### To do:
When you retype the data, keep every word exactly and include none of the pictures.

### Information shown:
------------------------------------------------------------------------
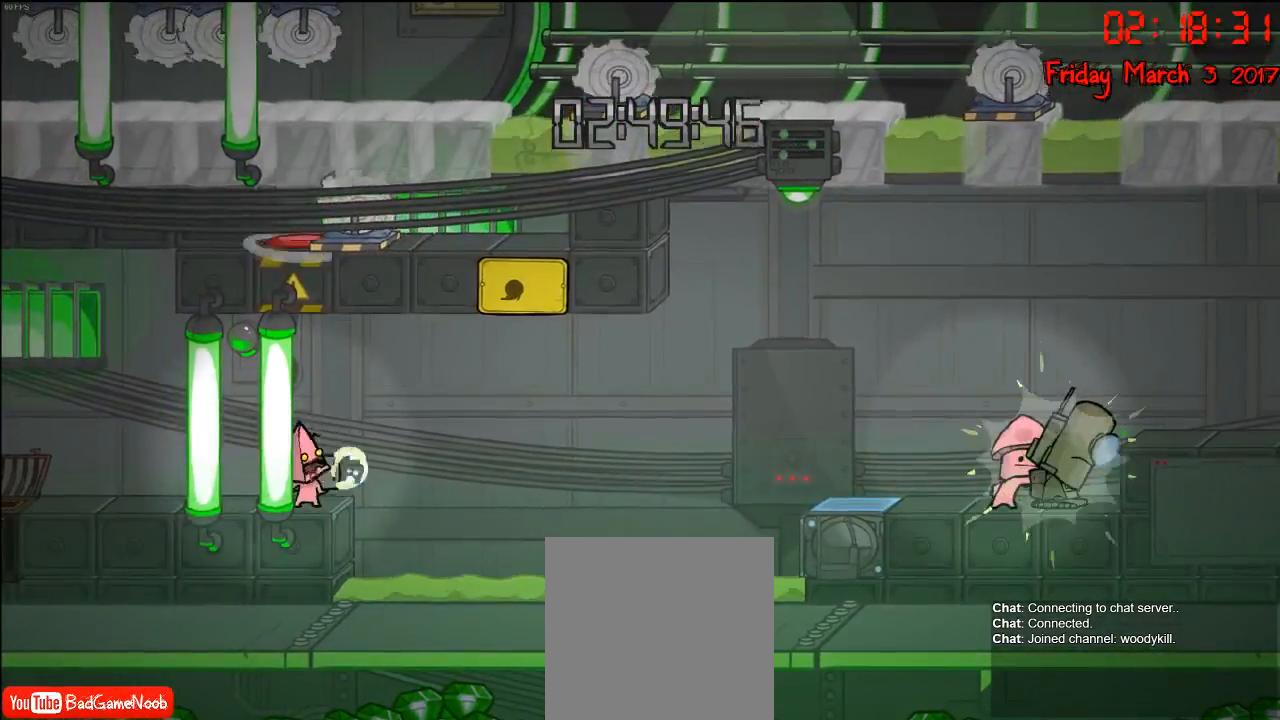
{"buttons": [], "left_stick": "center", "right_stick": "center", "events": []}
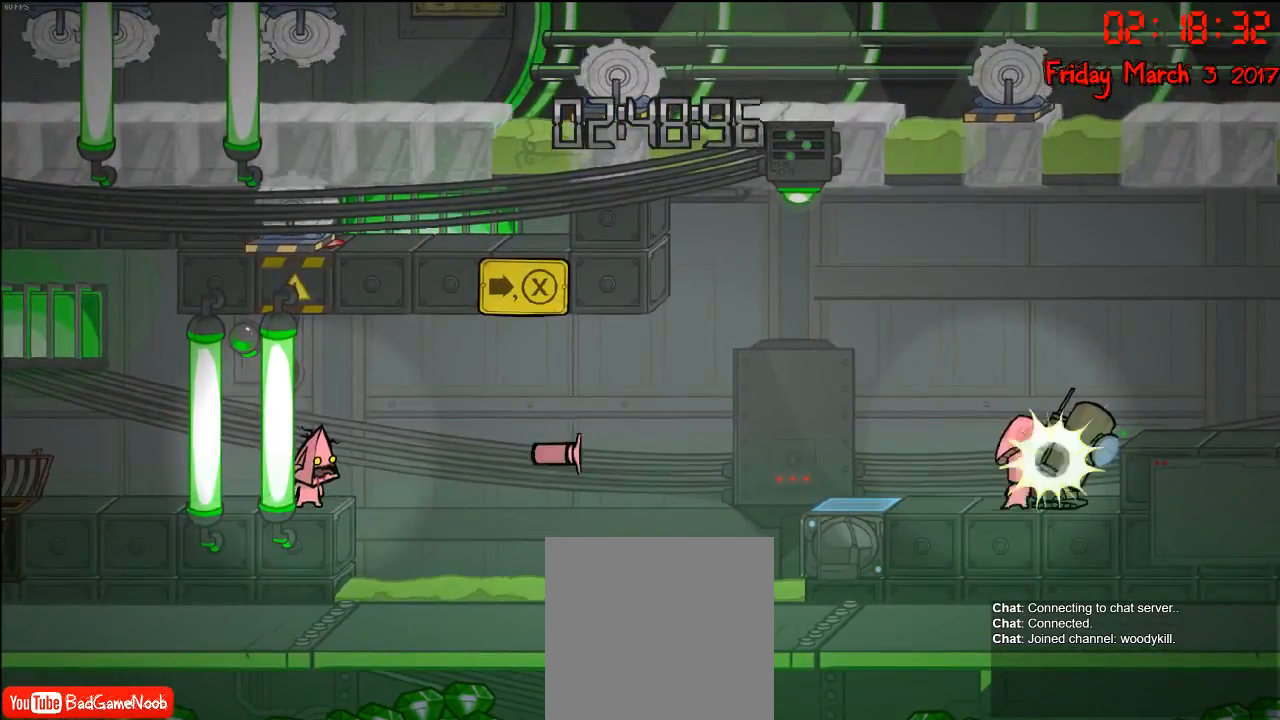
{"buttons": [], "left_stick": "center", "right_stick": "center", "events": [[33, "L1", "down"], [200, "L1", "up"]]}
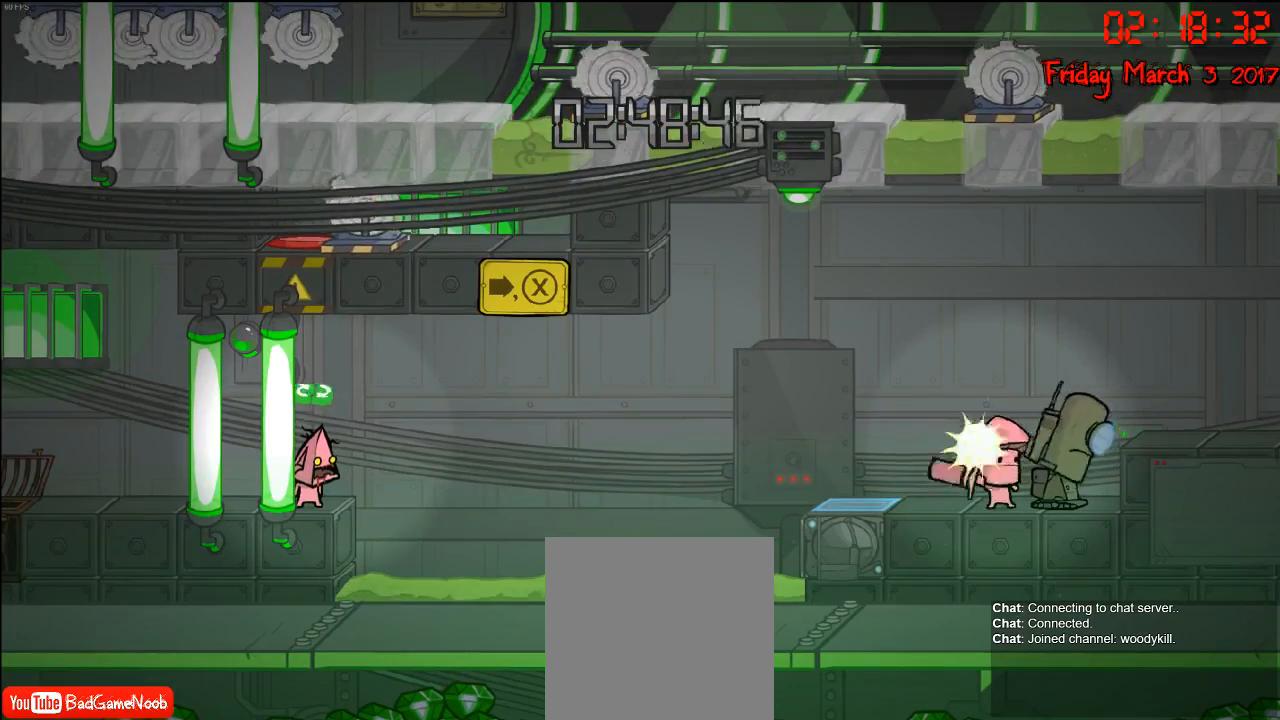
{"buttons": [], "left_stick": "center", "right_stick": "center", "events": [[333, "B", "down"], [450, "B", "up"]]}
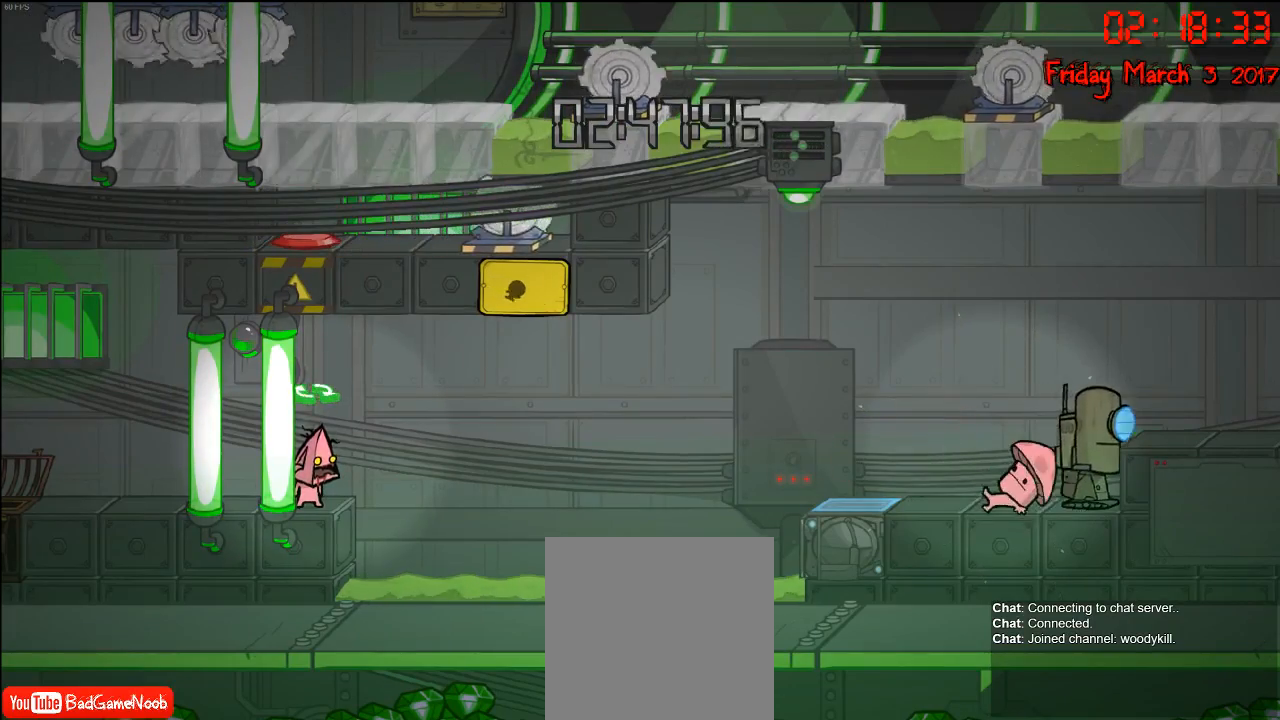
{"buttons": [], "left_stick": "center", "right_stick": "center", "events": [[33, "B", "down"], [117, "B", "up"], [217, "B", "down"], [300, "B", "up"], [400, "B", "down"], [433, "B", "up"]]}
------------------------------------------------------------------------
### Answer to this problem:
{"buttons": [], "left_stick": "center", "right_stick": "center", "events": []}
{"buttons": [], "left_stick": "center", "right_stick": "center", "events": [[33, "L1", "down"], [200, "L1", "up"]]}
{"buttons": [], "left_stick": "center", "right_stick": "center", "events": [[333, "B", "down"], [450, "B", "up"]]}
{"buttons": [], "left_stick": "center", "right_stick": "center", "events": [[33, "B", "down"], [117, "B", "up"], [217, "B", "down"], [300, "B", "up"], [400, "B", "down"], [433, "B", "up"]]}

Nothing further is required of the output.